Stored data:
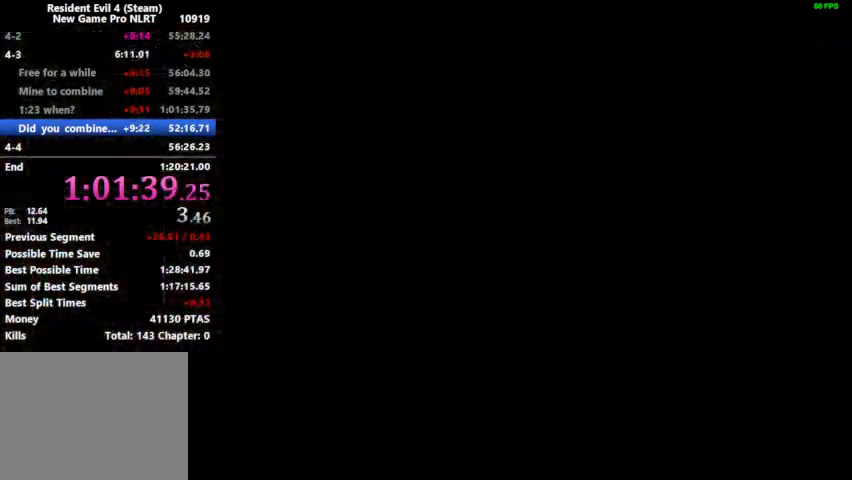
Gameplay with a controller (PlayStation layout); each line is a JSON object with the inputs held at the frame after it. "events" lists button and stick changes between this image and that frame as [ms after this image, input, new state], when the widget could be followed in between. Not read: L1 R2 left_stick.
{"buttons": [], "right_stick": "center", "events": []}
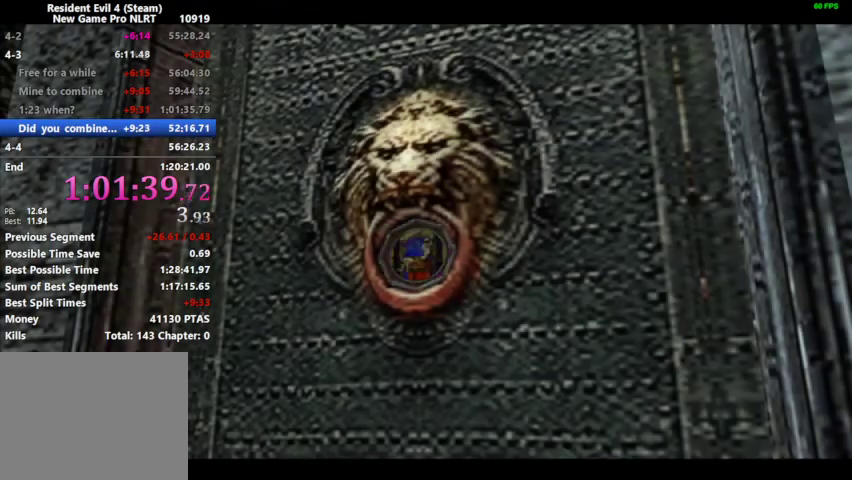
{"buttons": [], "right_stick": "center", "events": []}
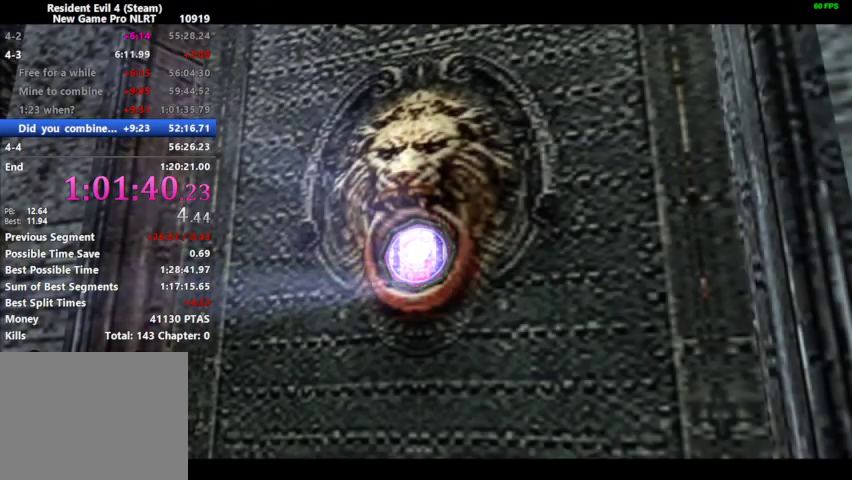
{"buttons": [], "right_stick": "center", "events": []}
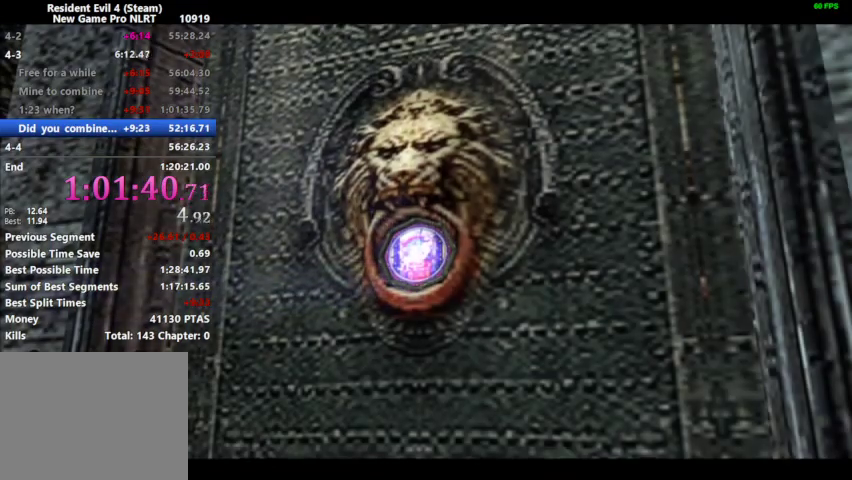
{"buttons": [], "right_stick": "center", "events": []}
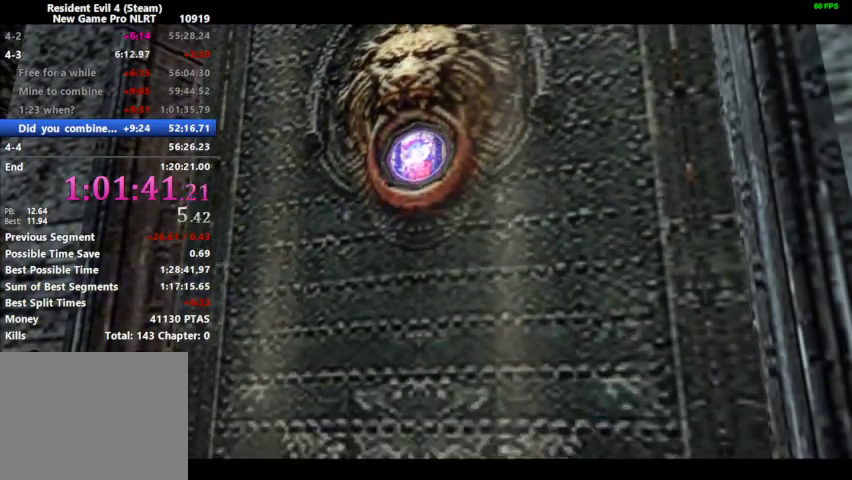
{"buttons": [], "right_stick": "center", "events": []}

**What you should do:** Output nothing except an exact copy of the records above, with the images left out.

**Reply to the exercise:**
Gameplay with a controller (PlayStation layout); each line is a JSON object with the inputs held at the frame after it. "events" lists button and stick changes between this image and that frame as [ms after this image, input, new state], when the widget could be followed in between. Not read: L1 R2 left_stick.
{"buttons": [], "right_stick": "center", "events": []}
{"buttons": [], "right_stick": "center", "events": []}
{"buttons": [], "right_stick": "center", "events": []}
{"buttons": [], "right_stick": "center", "events": []}
{"buttons": [], "right_stick": "center", "events": []}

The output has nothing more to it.